When blindly quantizing or casting to fp16, all layers of Kokoro, the output quality becomes terrible. Some of the layers are too sensitive. I got weird static sounds, and other distortions. So to effectively quantize or cast to fp16, I needed to find the layers that were causing the issues, and exclude them. This is theoretically what intel neural compressor does, but, again, it didn’t work for me.

So I took a simpler approach. I developed a sort-of loss function that would evaluate the similarity between the float32 model output and the compressed model with a sample input. The current loss function uses a mel-spectrogram difference. This works slightly better than a simple MSE loss, but it still has some trouble detecting static. Then, using this loss function, I iterated over all the nodes in the ONNX model, and quantized or cast only that layer and recorded the loss. Then, based on these scores, I could exclude layers with certain thresholds of loss. Some of the layers that were causing issues still had low loss scores, but they were easier to find once I had a sorted list of layers that I could binary search debug through.
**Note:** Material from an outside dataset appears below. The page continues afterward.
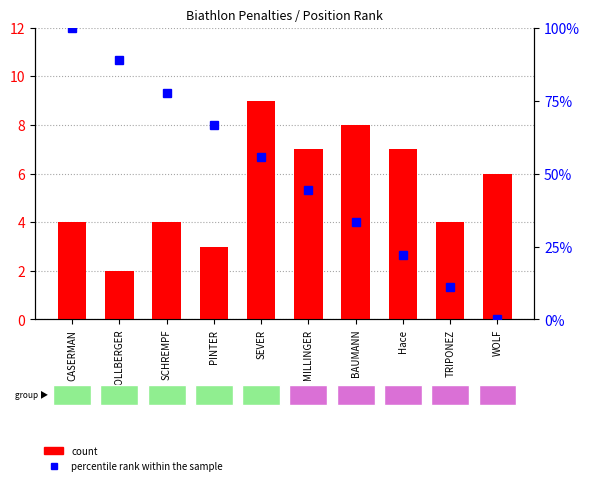

What value does the count series have at MILLINGER?

7.0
The resulting scripts for exporting and quantizing kokoro are available at adrianlyjak/kokoro-onnx-export.

Performance and final thoughts

As I mentioned earlier, the quantized model is still slow to run in the browser. After going through this process, I have a much clearer idea of where the performance issues are coming from.

  1. WebGPU is now supported in kokoro.js. The specific blocker here originally was that there was a bug in the onnxruntime webgpu implementation that has since been fixed. On my fancy macbook pro M3, using webgpu takes inference time down to 4s for the fp32 model. Unfortunately, it seems like there’s numerical discrepancy issues for the float16 and quantized models on webgpu still.
  2. It’s difficult for the WASM backend for onnxruntime web to take advantage of CPU optimizations. I did some testing, again on mac M3, and found that the FP32 models runs around 4-5x slower in WASM than the CPU backend, and the dynamically quantized models runs around 3x slower. In both cases, the quantized models are slower than the fp32 model. I’m not sure if there’s much that can be done about this. I tried adding SIMD options to the onnx session, but they didn’t seem to make a difference.
ModelInference TimeBackend
FP327sWASM
FP321.5sCPU
Int812sWASM
Int84sCPU

Key Takeaways

If I move forward with adding kokoro to the obsidian plugin, it seems like the best approach for widest support will be to use the fp32 model, and use the webgpu backend if it’s available.
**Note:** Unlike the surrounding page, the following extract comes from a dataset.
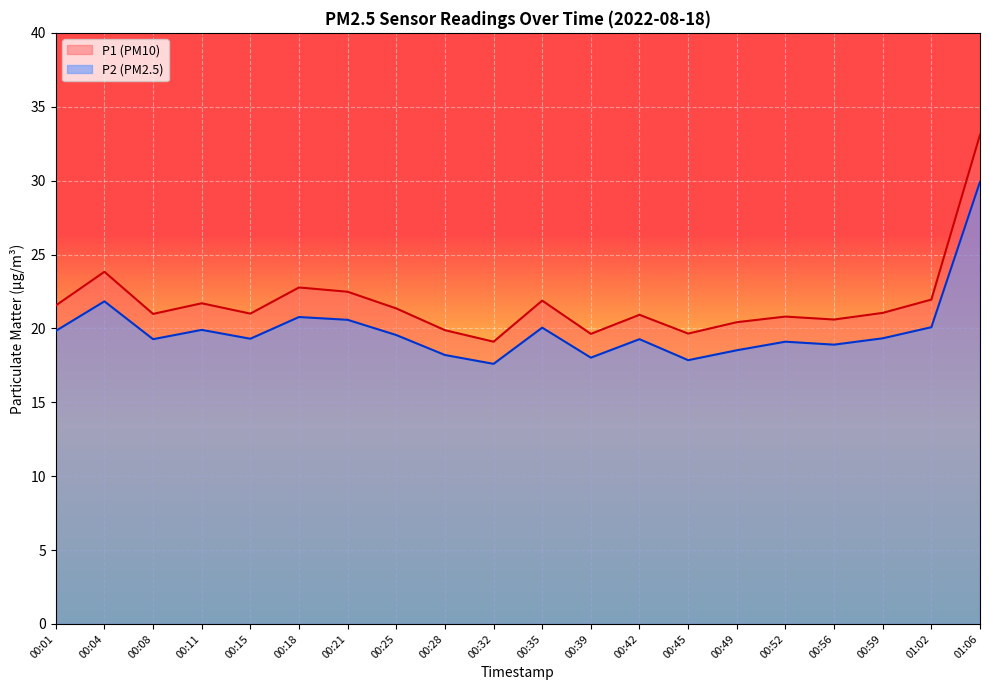

True or false: P1 has more than 2 points higher than both neighbors.

True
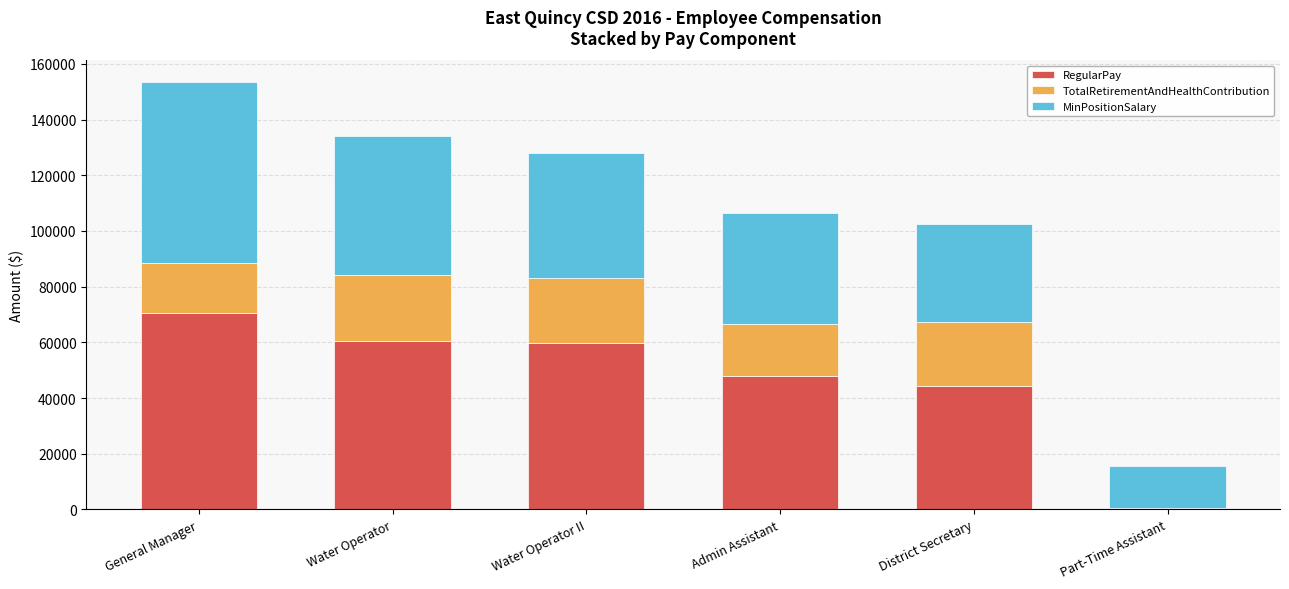

Is it true that RegularPay equals 77615 at Admin Assistant?

False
  • ONNX export methods are in transition, with Dynamo being the future but not yet fully featured
  • Complex models may require careful handling of specific layers (LSTM, STFT) during export
  • Model optimization through quantization and float16 conversion requires careful testing of each layer
  • WebGPU shows promise for browser-based inference, but still has compatibility challenges

If you’re planning to export your own PyTorch models to ONNX, start with the simplest export method and gradually work through compatibility issues. Test thoroughly at each optimization step, and don’t assume that smaller model size will always translate to better performance.